DATA:
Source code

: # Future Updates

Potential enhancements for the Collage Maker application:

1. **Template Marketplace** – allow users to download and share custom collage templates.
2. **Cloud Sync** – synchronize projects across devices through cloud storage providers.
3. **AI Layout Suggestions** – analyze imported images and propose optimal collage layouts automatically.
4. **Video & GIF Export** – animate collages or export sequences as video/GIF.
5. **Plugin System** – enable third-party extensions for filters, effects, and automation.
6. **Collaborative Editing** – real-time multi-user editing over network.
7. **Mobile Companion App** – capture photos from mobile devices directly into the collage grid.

WHAT YOU WILL DO:
Find every line in the data above that contains the string "devices" and copy each one in full. Case matters when matching.

OUTPUT OF THE EXERCISE:
2. **Cloud Sync** – synchronize projects across devices through cloud storage providers.
7. **Mobile Companion App** – capture photos from mobile devices directly into the collage grid.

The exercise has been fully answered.